New neuroinformatics approaches to predicting and understanding mental health

titleNew neuroinformatics approaches to predicting and understanding mental health
start_date2024/02/15
schedule14h
onlineno
location_infoAmphithéâtre Serge Kampf
summaryRecent technological advances, and the availability of increasingly large, multimodal datasets, have created high hopes for AI to shed fresh light on our understanding of mental health. My group develops neuroinformatics approaches towards two core scientific goals: 1) to build a better understanding of the brain across the lifespan, in both health and disease; and 2) to predict development and mental health, at the individual level. To that end, we use a wide range of data modalities, including brain MRI and speech. In this talk, I will give an example of work in the first direction, in which we propose a new computational method for robust estimation of structural similarity between brain regions from MRI data, as a marker of structural brain connectivity (Sebenius et al, Nature Neuroscience 2023). Our new Morphometric INverse Divergence (MIND) method showed greater correspondence with gold standard macaque tract-tracing data, greater consistency across subjects and higher heritability than previous approaches (Seidlitz et al., Neuron 2018). We also observed a remarkably strong association (r=0.73) between MIND structural brain similarity and transcriptomic similarity from the Allen Human Brain Atlas (Hawrylycz et al., Nature Neuroscience 2015); providing compelling fresh evidence that the cortex shares a unified structural and transcriptomic organisation. Finally, MIND outperformed prior methods, including DTI networks, in an age prediction task, suggesting MIND has potential to provide a new perspective on the principles of cortical organisation that govern development and ageing. I will also give a brief overview of our work in the second direction, using speech and language data to predict mental health outcomes. One recent focus has been developing Netts- a new tool that maps the semantic content of speech as a network (Nettekoven et al., Schizophrenia Bulletin 2023). Speech networks generated by Netts showed greater fragmentation in patients with psychotic disorders, suggesting they are sensitive to alterations in patients’ speech. Ultimately, automated approaches to studying behavioural data at scale could revolutionise our understanding and treatment of mental health conditions.
━━━
▸ Task goal
Copy the seminar announcement on neuroinformatics approaches to mental health in full, reproducing every line without alteration.

[Collected data entries]
━━━
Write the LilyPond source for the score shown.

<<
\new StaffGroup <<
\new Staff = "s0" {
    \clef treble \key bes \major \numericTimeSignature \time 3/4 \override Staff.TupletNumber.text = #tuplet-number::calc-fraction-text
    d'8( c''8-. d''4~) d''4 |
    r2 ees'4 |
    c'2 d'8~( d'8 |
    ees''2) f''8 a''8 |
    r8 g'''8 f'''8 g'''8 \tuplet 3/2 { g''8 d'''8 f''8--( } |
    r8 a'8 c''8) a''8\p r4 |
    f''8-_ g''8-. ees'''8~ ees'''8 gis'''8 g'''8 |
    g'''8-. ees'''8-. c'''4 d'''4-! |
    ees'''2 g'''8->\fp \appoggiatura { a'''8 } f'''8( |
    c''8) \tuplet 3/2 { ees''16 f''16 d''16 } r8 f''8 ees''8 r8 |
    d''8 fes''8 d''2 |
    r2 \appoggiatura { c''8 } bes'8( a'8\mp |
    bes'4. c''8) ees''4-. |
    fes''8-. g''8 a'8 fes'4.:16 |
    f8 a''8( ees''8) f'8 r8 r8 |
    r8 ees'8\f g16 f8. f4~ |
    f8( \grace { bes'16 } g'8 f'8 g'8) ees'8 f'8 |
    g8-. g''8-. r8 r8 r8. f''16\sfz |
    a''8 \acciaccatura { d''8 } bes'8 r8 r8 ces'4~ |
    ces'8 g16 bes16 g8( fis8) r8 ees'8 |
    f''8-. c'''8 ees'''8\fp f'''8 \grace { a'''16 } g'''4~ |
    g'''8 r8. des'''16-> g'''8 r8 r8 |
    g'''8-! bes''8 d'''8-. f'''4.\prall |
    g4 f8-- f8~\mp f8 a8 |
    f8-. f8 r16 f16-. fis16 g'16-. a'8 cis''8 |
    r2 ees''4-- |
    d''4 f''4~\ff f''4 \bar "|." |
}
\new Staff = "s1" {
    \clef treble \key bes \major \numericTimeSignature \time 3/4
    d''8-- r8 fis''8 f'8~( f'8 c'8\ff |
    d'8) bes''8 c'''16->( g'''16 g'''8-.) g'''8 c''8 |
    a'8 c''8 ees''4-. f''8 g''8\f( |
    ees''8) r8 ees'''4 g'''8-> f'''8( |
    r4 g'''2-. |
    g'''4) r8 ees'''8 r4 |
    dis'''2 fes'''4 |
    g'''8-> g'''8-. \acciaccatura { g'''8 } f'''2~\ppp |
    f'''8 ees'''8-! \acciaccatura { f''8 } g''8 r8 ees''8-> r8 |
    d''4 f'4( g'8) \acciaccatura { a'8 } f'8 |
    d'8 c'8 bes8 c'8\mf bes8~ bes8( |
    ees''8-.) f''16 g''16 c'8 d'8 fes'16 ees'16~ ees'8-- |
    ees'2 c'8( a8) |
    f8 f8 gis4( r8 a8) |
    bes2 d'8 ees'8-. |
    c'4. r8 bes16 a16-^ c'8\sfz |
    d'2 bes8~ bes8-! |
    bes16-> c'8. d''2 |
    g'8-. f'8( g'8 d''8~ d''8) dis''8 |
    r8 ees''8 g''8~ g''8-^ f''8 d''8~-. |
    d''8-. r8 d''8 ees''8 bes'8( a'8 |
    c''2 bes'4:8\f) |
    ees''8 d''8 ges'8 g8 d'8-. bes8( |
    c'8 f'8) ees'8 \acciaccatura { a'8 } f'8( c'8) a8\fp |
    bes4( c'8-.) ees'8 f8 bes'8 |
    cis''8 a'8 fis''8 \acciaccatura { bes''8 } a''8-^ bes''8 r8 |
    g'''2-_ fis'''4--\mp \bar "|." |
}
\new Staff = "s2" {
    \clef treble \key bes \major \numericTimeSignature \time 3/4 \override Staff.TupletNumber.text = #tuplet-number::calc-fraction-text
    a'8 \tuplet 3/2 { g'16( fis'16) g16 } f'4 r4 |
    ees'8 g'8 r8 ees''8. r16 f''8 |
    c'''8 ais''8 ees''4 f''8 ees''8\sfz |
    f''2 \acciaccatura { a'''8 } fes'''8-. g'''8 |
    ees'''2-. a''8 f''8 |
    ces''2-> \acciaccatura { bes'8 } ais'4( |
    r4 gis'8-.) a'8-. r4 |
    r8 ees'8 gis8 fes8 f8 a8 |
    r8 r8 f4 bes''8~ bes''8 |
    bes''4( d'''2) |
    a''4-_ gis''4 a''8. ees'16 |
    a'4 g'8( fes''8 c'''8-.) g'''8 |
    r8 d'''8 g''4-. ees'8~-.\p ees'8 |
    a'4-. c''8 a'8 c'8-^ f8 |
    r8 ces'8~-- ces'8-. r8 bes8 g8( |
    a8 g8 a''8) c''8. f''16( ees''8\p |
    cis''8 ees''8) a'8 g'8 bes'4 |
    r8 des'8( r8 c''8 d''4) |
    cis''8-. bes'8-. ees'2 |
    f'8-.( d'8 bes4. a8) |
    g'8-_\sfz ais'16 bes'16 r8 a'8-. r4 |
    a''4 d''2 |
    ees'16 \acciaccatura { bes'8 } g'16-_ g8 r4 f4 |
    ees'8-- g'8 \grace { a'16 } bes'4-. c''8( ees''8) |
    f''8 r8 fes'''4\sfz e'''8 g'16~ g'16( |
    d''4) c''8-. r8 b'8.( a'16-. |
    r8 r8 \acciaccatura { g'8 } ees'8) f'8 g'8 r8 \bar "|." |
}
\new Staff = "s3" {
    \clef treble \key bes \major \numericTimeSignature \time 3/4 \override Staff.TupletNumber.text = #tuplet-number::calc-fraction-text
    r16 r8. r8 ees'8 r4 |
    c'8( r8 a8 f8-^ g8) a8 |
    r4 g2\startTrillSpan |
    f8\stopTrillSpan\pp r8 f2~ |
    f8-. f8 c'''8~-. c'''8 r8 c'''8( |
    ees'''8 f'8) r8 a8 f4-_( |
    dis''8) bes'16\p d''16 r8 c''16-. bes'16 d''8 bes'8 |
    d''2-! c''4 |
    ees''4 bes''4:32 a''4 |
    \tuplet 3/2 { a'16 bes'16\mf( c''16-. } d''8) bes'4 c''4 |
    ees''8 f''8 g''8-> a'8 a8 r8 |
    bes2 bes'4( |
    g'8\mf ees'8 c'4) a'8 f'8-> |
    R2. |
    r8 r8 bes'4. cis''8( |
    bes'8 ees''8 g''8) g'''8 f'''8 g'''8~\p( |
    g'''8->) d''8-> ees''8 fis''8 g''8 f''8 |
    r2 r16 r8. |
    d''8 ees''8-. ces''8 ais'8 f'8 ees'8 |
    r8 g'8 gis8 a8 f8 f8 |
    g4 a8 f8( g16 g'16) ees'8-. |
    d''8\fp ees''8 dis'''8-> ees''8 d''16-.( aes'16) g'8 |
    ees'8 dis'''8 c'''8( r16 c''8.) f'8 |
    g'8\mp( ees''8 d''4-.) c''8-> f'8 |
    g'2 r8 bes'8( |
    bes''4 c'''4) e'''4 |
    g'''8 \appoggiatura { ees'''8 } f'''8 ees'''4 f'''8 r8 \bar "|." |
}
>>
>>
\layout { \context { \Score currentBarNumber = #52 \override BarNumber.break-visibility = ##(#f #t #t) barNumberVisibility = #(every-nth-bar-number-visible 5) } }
━━━
▸ Output of the exercise
New neuroinformatics approaches to predicting and understanding mental health

titleNew neuroinformatics approaches to predicting and understanding mental health
start_date2024/02/15
schedule14h
onlineno
location_infoAmphithéâtre Serge Kampf
summaryRecent technological advances, and the availability of increasingly large, multimodal datasets, have created high hopes for AI to shed fresh light on our understanding of mental health. My group develops neuroinformatics approaches towards two core scientific goals: 1) to build a better understanding of the brain across the lifespan, in both health and disease; and 2) to predict development and mental health, at the individual level. To that end, we use a wide range of data modalities, including brain MRI and speech. In this talk, I will give an example of work in the first direction, in which we propose a new computational method for robust estimation of structural similarity between brain regions from MRI data, as a marker of structural brain connectivity (Sebenius et al, Nature Neuroscience 2023). Our new Morphometric INverse Divergence (MIND) method showed greater correspondence with gold standard macaque tract-tracing data, greater consistency across subjects and higher heritability than previous approaches (Seidlitz et al., Neuron 2018). We also observed a remarkably strong association (r=0.73) between MIND structural brain similarity and transcriptomic similarity from the Allen Human Brain Atlas (Hawrylycz et al., Nature Neuroscience 2015); providing compelling fresh evidence that the cortex shares a unified structural and transcriptomic organisation. Finally, MIND outperformed prior methods, including DTI networks, in an age prediction task, suggesting MIND has potential to provide a new perspective on the principles of cortical organisation that govern development and ageing. I will also give a brief overview of our work in the second direction, using speech and language data to predict mental health outcomes. One recent focus has been developing Netts- a new tool that maps the semantic content of speech as a network (Nettekoven et al., Schizophrenia Bulletin 2023). Speech networks generated by Netts showed greater fragmentation in patients with psychotic disorders, suggesting they are sensitive to alterations in patients’ speech. Ultimately, automated approaches to studying behavioural data at scale could revolutionise our understanding and treatment of mental health conditions.